What the exercise asks:
According to the Arizona appeals court opinion below, how much marijuana did the customs inspectors recover from the appellant's van?

Court of Appeals of Arizona, Division Two, Department B
Jan 23, 1992
170 Ariz. 450 (Ariz. Ct. App. 1992)

Summary

affirming imposition of fine based on a value of $500 per pound when evidence showed that value ranged from $150 to $1250 per pound depending on distance from border

Summary of this case from State v. Friedman

Opinion

Nos. 2 CA-CR 90-0711, 2 CA-CR 91-0370-PR.

January 23, 1992.

Appeal from the Superior Court, Cochise County, Cause No. CR 90-00224, James L. Riley, J.

Grant Woods, Atty. Gen. by Paul J. McMurdie and Linda L. Knowles, Phoenix, for appellee/respondent.

Riley, Hoggatt Suagee, P.C. by Wallace R. Hoggatt, Sierra Vista, for appellant/petitioner.



OPINION


Appellant was found guilty of transporting for sale or importing into this state marijuana weighing eight pounds or more. He was sentenced to a mitigated 5.25-year prison term and ordered to pay a fine, including surcharges, totalling $277,425. Appellant subsequently filed a petition for post-conviction relief, which was denied after an evidentiary hearing. His appeal and his petition for review of the denial of post-conviction relief have been consolidated. We affirm.

Appellant was arrested in April 1990 as he crossed the border from Mexico into Arizona. The customs computer registered a code on appellant's license plate number, and a drug-sniffing dog subsequently alerted to the rear doors of appellant's van. The customs inspectors then recovered 135 pounds of marijuana concealed in 26 packages in five separate places in the van. Appellant's defense was that he had gone to Mexico to attend a meeting about reorganizing a baseball team. He is a paraplegic confined to a wheelchair. He testified that he had had a minor problem with the power steering on the van and had permitted a person he had never seen before to take the van from the meeting in order to fix it. He also testified that he was unaware there was marijuana in the van.

Information provided:
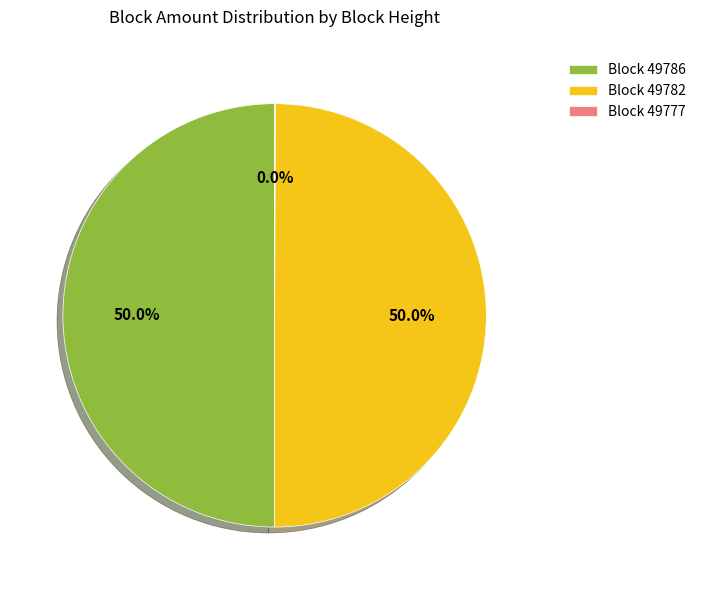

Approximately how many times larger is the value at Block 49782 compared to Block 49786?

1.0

Exercise response:
135 pounds, concealed in 26 packages in five separate places in the van.